God knew after their first forty day trial period, scouting the Promised Land, that they were not then, nor would they ever be, capable of taking Canaan. They could only see giants, not God’s unlimited power.
On the other hand, God gave them forty years to reflect on this failure and to teach their children how to avoid their own mistakes. He didn’t remove this power from them.
Michael says of this.
“People do what they do. God gives them time to grow.”
This generation would not cross over Jordan but they would have a forty year span of time when they could favorably influence those who would. This is far from nothing.
We began this week’s study with Michael’s sage words not to judge the Israelites. How easy it is to look at the overview of this sequence of events and to do just that, to do the thing that comes so easily to all of us. — to judge.
Michael says that, instead of taking it upon ourselves to be judgmental with our brains, we would do well to listen to God with our ears, to listen and learn.
In this vein, I’m wondering something. I’m wondering how many promised lands we are just across the Jordan from. I’m wondering how many giants we are seeing beyond the Jordans in our lives, seeing and allowing them to convince us to back down the ladder Michael speaks of, thereby missing out on experiencing the higher plains with God to which that ladder would take us.

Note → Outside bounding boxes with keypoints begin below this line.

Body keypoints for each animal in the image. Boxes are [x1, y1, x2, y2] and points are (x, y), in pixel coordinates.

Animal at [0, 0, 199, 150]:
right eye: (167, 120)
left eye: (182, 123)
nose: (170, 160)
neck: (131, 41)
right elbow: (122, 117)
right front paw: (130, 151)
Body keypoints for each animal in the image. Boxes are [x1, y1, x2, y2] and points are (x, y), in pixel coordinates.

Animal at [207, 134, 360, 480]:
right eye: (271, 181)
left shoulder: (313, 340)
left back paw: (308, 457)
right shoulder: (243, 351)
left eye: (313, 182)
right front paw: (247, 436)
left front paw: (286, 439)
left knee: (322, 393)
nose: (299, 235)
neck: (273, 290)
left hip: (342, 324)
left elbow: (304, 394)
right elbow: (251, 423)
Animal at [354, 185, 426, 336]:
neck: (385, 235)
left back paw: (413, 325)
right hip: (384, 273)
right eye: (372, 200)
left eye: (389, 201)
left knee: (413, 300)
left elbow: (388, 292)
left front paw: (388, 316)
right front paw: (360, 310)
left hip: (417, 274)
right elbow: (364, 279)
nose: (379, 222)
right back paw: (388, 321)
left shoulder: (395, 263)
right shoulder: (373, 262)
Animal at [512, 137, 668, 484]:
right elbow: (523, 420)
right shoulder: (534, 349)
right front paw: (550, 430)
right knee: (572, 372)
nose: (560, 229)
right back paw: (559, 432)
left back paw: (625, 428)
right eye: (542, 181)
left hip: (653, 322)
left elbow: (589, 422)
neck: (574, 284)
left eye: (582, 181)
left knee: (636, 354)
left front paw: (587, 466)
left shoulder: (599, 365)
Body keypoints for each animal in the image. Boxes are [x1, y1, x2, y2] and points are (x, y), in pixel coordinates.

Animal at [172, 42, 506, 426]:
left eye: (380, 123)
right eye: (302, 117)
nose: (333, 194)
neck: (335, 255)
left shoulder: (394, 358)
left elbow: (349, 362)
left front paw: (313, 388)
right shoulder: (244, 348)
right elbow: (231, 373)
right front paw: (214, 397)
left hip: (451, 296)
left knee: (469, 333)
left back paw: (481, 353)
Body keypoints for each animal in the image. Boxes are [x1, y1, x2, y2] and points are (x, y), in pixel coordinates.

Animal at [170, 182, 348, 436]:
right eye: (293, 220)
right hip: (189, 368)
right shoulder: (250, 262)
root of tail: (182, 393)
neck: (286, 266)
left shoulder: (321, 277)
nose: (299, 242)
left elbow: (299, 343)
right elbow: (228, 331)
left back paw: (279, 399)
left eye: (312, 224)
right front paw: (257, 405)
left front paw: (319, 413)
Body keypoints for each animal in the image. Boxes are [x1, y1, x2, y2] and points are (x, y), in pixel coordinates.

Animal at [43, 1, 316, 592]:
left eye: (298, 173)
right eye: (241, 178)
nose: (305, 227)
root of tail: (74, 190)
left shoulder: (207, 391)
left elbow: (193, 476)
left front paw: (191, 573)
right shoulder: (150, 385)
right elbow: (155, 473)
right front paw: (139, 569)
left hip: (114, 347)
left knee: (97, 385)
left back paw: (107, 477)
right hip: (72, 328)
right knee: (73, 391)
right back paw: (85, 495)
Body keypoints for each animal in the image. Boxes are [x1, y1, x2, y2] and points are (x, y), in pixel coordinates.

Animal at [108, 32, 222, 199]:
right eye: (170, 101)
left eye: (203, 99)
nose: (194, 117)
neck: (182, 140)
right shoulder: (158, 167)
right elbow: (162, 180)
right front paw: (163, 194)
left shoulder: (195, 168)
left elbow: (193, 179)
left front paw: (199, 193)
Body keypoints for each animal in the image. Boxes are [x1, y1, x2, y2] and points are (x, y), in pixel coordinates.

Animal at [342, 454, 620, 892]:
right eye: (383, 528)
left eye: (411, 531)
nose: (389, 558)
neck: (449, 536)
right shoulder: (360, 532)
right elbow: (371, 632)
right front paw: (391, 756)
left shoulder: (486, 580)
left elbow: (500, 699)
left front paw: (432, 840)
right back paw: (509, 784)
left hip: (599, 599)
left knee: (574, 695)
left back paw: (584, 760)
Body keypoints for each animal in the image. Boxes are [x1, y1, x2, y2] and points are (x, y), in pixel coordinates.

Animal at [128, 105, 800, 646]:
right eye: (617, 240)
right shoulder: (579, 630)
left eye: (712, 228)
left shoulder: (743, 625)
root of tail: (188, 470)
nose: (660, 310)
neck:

God help us to climb on up the ladder, the metaphor for rising to the higher spiritual land. God help us to cross the Jordan, a symbol for the last push to take possession of what God has promised.
Michael always says,
“Get to God the best way you can.”
Will there be giants to overcome? Probably. This won’t matter. God specializes in reconfiguring the giants so that we see them in the divine perspective —. That is as minute, diminished, inconsequential.
God has put a higher world, a loftier relationship with Him right in front of us. It is our Promised Land of the soul. The ladder to this can take us up to it. As Michael says, this will never change. The direction of God will always be upward. Let’s climb it. Let’s reach for the sky, for the heavenly realms of God.
Very sweet! And, compelling! Good job, Jill and Michael.